Each line from the one that contains "Lunes - Jueves (9:00am - 7:00pm)" to the last line of the records below must be restated word for word.

----

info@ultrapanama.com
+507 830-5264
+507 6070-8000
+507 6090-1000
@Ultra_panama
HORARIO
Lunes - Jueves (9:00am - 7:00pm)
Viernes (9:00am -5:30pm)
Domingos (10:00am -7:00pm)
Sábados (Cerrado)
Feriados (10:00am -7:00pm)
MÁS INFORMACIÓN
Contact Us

----

▶ [Written reply]
Lunes - Jueves (9:00am - 7:00pm)
Viernes (9:00am -5:30pm)
Domingos (10:00am -7:00pm)
Sábados (Cerrado)
Feriados (10:00am -7:00pm)
MÁS INFORMACIÓN
Contact Us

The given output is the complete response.